• **Activity 1**: In the notes on Arabic broken plurals, does each statement agree with the text? (a) The loan word bank takes the plural bunook in Arabic. (b) English speakers usually say "stadia" in everyday speech. (c) Root letters may be put in a new order when new words are formed. For each, answer yes or no and quote the deciding words.
• **Activity 2**: Retype the stretch of the notes on Arabic broken plurals from "And now for" through "remain in the same order.".

• **Excerpted text**:

I had also learnt my first two groups of broken plurals at around the same time I posted the above comments on sound plurals.
So, qalam (pen) becomes aqlaam (pens); bayt (house) becomes buyoot (houses).
Two things I found particularly interesting:
1. Arabic sometimes makes loan words fit into one of the broken plural patterns. So film becomes aflaam (films); bank becomes bunook (banks). English similarly adapts its loan words - we tend to say 'referendums' and 'stadiums' in everyday speech (not referenda, stadia). We definitely say 'dachshunds' and not Dachshunde.
2. The concept of broken plurals is strange to me, an English speaker, but it kinda introduced me to Arabic tri-literal roots. The three root letters of, say, qalam is q,l,m and this is kept in the plural. The loan word film is treated as if it has three root letters (f,l,m) which are kept in the plural, aflaam, and in the same order.
And now for something very logical yet alien to me at the same time: the root letters have a basic meaning and new words can be made from them by changing vowels inbetween and sometimes adding prefixes and suffixes but the root letters must remain in the same order.

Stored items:
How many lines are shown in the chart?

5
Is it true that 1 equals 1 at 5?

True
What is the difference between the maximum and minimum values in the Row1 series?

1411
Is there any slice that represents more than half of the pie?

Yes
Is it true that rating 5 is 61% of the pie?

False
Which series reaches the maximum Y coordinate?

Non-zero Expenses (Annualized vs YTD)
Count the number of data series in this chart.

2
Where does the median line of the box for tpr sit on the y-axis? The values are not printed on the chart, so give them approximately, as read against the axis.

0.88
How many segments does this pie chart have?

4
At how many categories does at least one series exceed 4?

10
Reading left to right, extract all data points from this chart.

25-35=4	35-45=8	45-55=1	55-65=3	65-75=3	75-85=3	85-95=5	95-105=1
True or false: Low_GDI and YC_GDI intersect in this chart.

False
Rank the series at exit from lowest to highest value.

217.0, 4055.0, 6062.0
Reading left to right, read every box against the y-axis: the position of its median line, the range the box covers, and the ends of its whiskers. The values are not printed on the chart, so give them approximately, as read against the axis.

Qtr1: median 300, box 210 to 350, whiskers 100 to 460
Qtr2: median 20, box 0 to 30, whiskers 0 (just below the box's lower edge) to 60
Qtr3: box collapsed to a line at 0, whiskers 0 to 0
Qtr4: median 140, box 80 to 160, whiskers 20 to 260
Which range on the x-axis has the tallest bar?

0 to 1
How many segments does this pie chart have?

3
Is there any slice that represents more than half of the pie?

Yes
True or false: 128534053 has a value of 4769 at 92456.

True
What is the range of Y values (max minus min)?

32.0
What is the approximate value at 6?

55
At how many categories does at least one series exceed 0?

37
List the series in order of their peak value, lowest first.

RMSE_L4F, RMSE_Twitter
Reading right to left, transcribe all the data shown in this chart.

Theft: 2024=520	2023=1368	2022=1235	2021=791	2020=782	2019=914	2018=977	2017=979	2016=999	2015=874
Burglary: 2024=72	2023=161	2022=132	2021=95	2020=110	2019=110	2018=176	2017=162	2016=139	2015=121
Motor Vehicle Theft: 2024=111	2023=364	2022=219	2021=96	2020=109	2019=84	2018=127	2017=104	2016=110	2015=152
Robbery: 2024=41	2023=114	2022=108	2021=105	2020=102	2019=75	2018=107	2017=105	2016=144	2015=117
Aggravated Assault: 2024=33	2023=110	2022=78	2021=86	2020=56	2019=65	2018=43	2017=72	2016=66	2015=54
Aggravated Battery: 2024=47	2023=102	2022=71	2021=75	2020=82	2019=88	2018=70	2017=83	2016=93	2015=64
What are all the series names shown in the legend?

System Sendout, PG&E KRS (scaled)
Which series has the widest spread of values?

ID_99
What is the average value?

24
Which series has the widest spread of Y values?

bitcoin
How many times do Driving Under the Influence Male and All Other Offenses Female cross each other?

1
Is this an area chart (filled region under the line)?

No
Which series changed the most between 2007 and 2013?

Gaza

• **Written solution 1**:
(a) Yes: "bank becomes bunook (banks)"
(b) No: "we tend to say 'referendums' and 'stadiums' in everyday speech (not referenda, stadia)"
(c) No: "but the root letters must remain in the same order"

• **Written solution 2**:
And now for something very logical yet alien to me at the same time: the root letters have a basic meaning and new words can be made from them by changing vowels inbetween and sometimes adding prefixes and suffixes but the root letters must remain in the same order.